Velocity Is Internal
Story points and burndown charts. Two staples of the agile planning process. They're what let you have confidence that what you're planning for any given sprint is close to what will be delivered. And they're pretty good at that. They let you compare projections and actuals over time for your team. But that's pretty much all they're good for.
One of the things they're very bad at is comparing across teams. You can make all the claims you want about common definitions for story points and capacity, but the reality is that every team goes through the 4 stages of development (remember forming/storming/norming/performing?) and gets to a point where the team consistently agrees on what a story point means to them. And once you have a consistent value for a story point and historical data on how many of those story points gets done in a sprint you can use it to predict, with some accuracy, how much work to put in a sprint and expect it to get done. But, that only applies to that team. Other teams have different definitions of story points and different capacities, so comparing velocity across teams is like comparing the efficiency of a regional bus and a taxi by the number of trips they make a day. With enough context you might be able to compare them, but just looking at the two numbers doesn't tell you much. If you want to compare teams using some of that information then maybe look at comparing the accuracy of their predictions. If the ratio of story points predicted to accomplished gets close to 1 and stays there then the team is making reliable predictions.

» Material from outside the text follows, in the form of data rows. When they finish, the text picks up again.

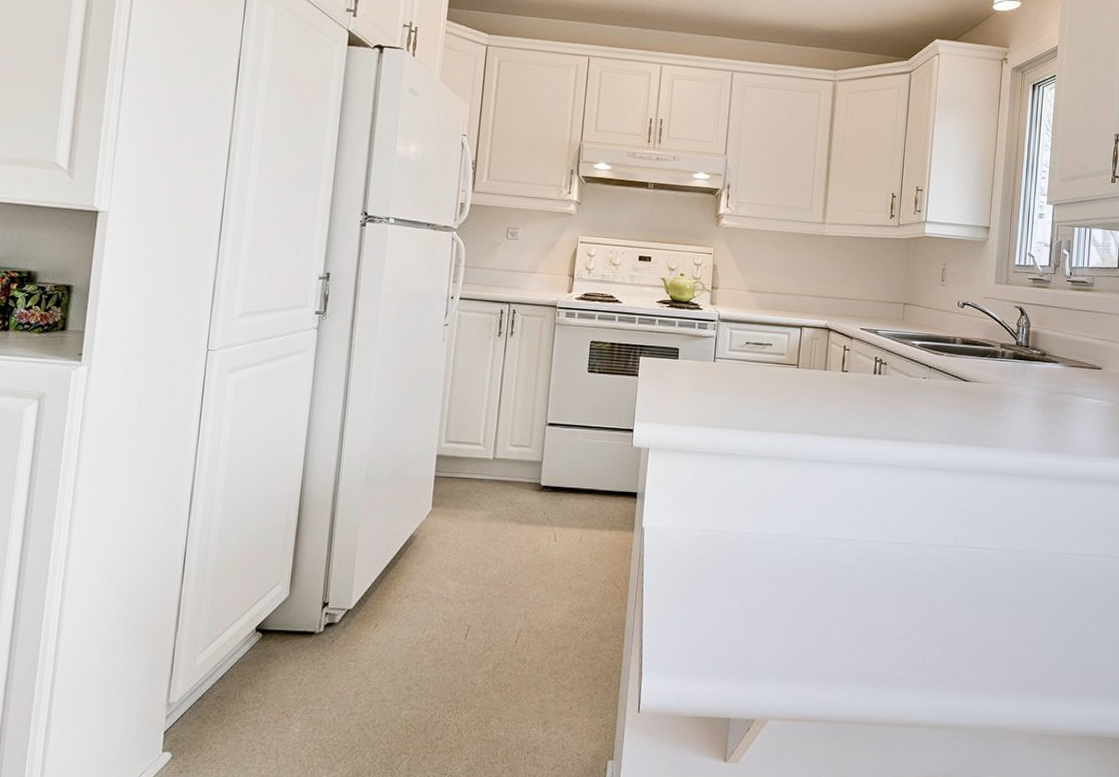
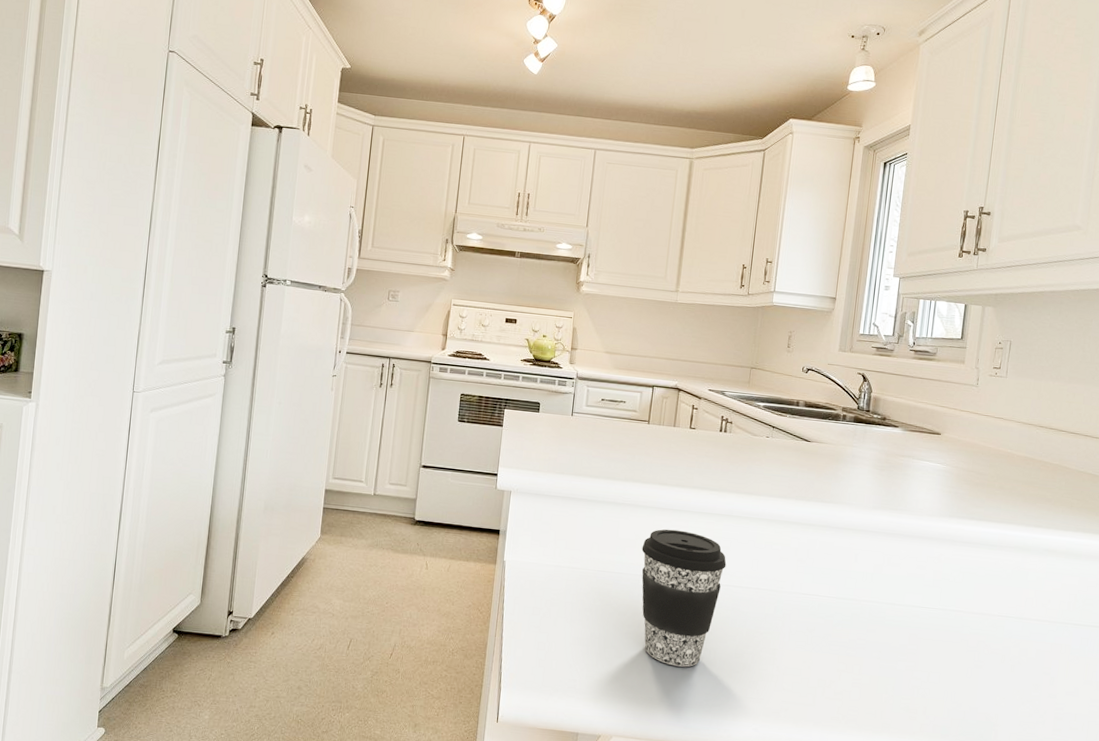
coffee cup: none [794,483,886,636] -> present [641,529,727,667]

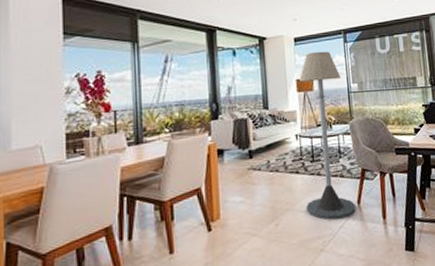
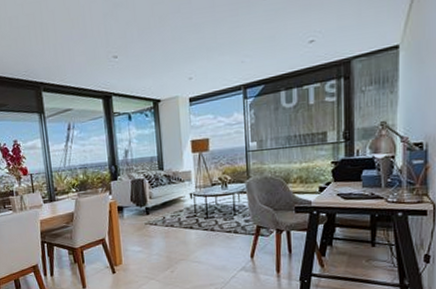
floor lamp: present [299,51,356,220] -> none [194,109,248,270]

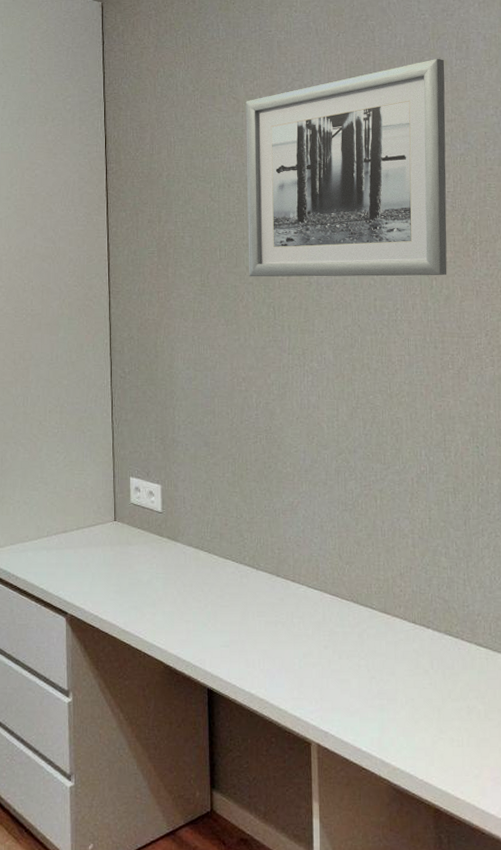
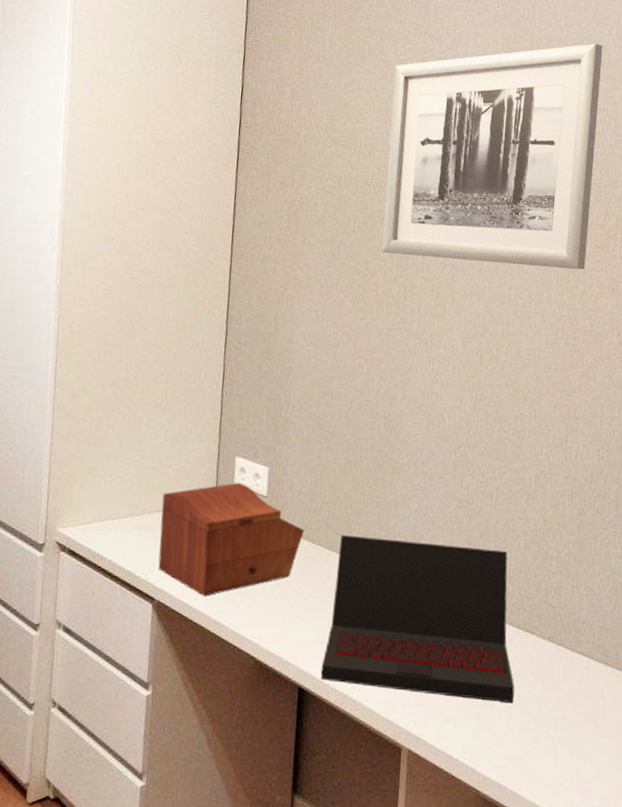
sewing box: none [66,501,200,608] -> present [158,482,305,596]
laptop: none [227,543,416,696] -> present [320,534,515,704]

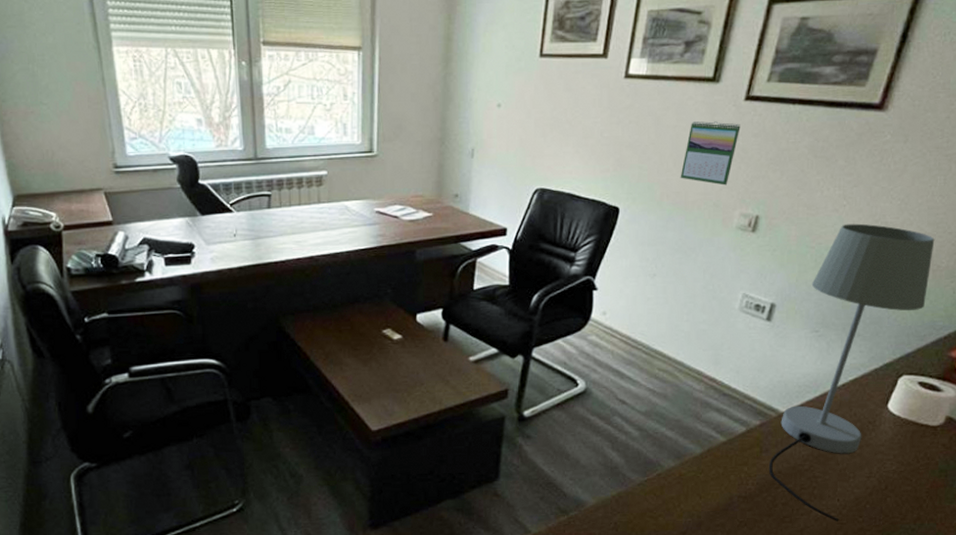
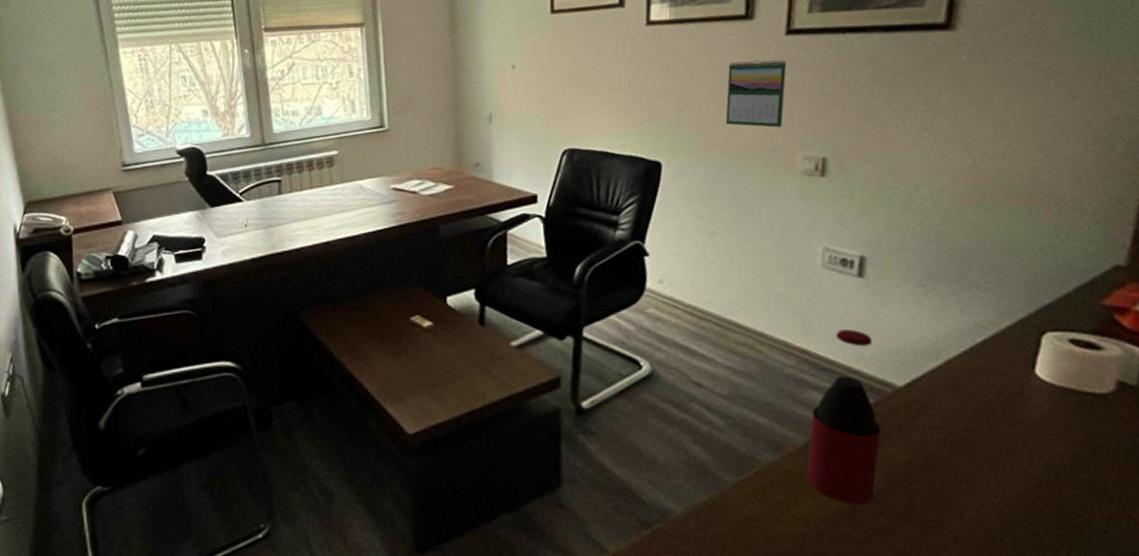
bottle: none [697,363,768,503] -> present [806,329,881,505]
table lamp: present [768,223,935,522] -> none [895,156,1055,526]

Another thing velocity is bad at is predicting the project completion date. And that's for similar reasons. The task list, let alone the story points, estimated early in the cycle just aren't that accurate. So until you get close to the end and really know how many points are left, as defined by the team that is going to be working on it, you can't just divide by velocity and trust the answer.
Bottom line, historical velocity is a short term leading predictor, not a long term performance measurement. So don't treat it as such.